As far as the iodine treatment, it's not just for malignant cancers. Many hyperthyroid cats have what we call adenomas, that cause the dysfunction, but they aren't the kind of tumors that spread to essential organs, so no worries.wink
Here's a fairly good site to explain some of this: http://www.avmi.net/NewFiles/Hyperthyroidism/Hyperthyroidism.html
Let me know if you need anything else. I'll be thinking of you! I'll cross my fingers about your test results and let us know how it goes!kitty


Love to Eat!
Purred: Thu Feb 1, '07 10:50pm PST 
Thank you kitty Made me cry a little..

Since I brought Friskie home from the vet, he hasn't been his regular, not regular self, if that makes sense.

He hasn't acted ravenous and crazy since we got home...usually he's meowing hysterically, eating the dog food, etc. He's quiet, and wouldn't come up on the bed with me..?? shrug So, I'm worried.

I'm SO nervous for the test results. I still don't truelly understand what it's all about.

Thanks for all your help.

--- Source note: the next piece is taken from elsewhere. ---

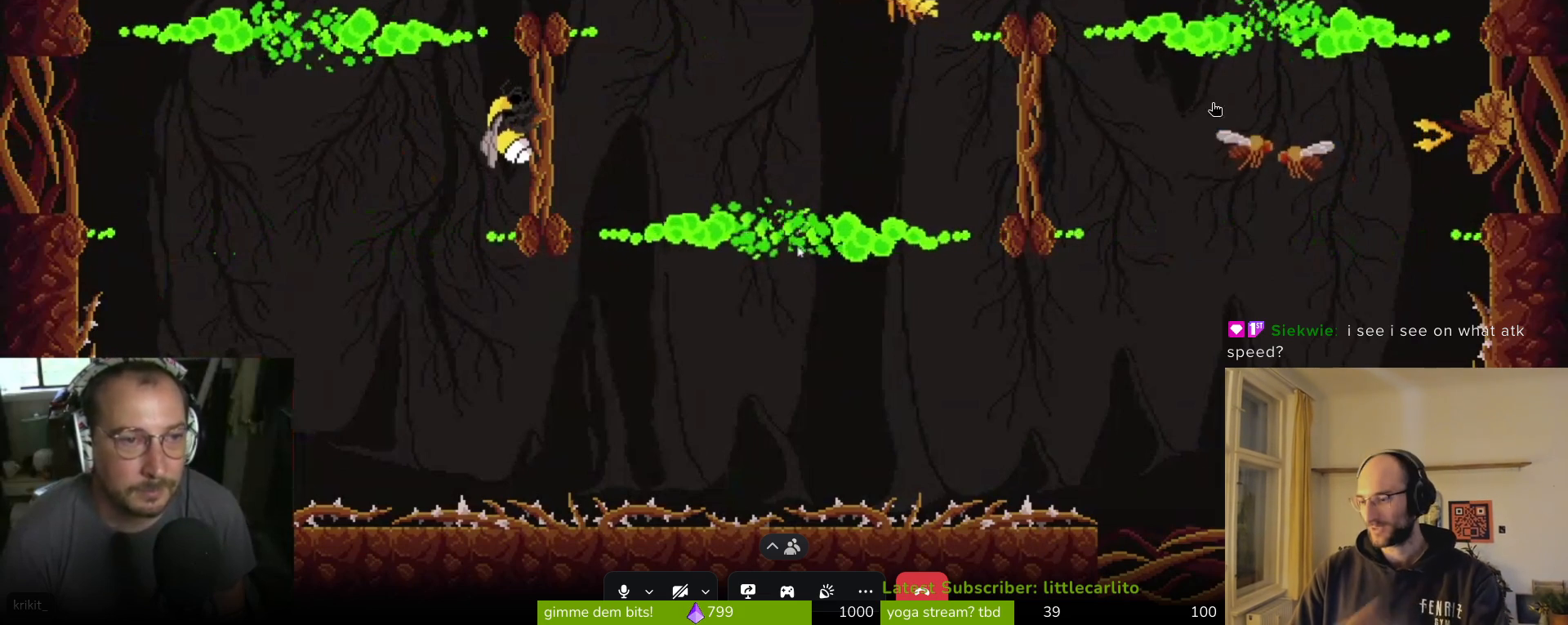
{"buttons": [], "left_stick": "center", "events": []}
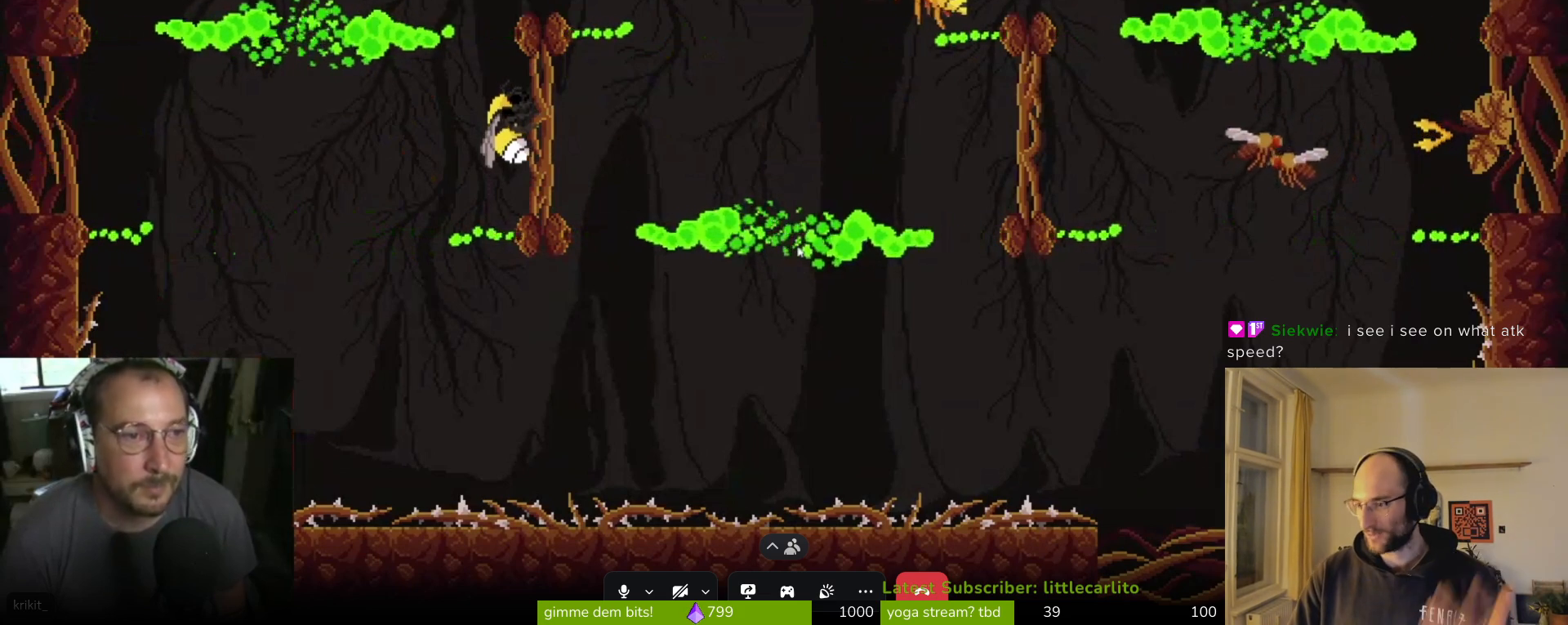
{"buttons": [], "left_stick": "up-right", "events": [[133, "left_stick", "up-right"]]}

I will keep you posted. smile hugcry

Heidi ~ In- Loving- Memory

Forever in- Loving Memory
Purred: Fri Feb 2, '07 1:46am PST 
I was diagnosed with Hyperthyroidism at age 11.5. Just for the record, one of the first things our Vet told Mom, is that Thyroid glands are almost never malignant, not to say it can't happen, but, it's extremely rare.
I was an easy (very) Cat to give medication to, and my Mom just couldn't afford the radioactive Iodine, plus, I think I would have hated being away from home that long, I would have been so stressed. I did well on medication for about 3 years, and had a wonderful quality of life. Hyperthyroidism is manageable, and treatable. The radio iodine, is the treatment of choice for many, but not all Cats, and is actually a cure, rather than a control.
Your Mom will work with your Vet and he'll help her choose the best options for both of you.
Cat's with Hyperthyroidism can show symptoms of heart problems, because of the overactive Thyroid glands. Once that is brought under control, these symptoms may disappear, mine did.
As for the kidneys, one thing at a time, again, your Vet will check your kidney function and let your Mom know how that looks. I don't think Hyperthyroidism and Kidney failure go hand in hand, it's just that they are both problems most often seen in Senior Cats, so, yes, you can have both. My kidneys were just find, until the very end.
My Mom says to tell your Mom to educate herself about the condition. That's one of the first things that my Vet suggested that Mom do. It will not only reassure her that this condition is treatable, it will help her to be a more informed and proactive partner in your care!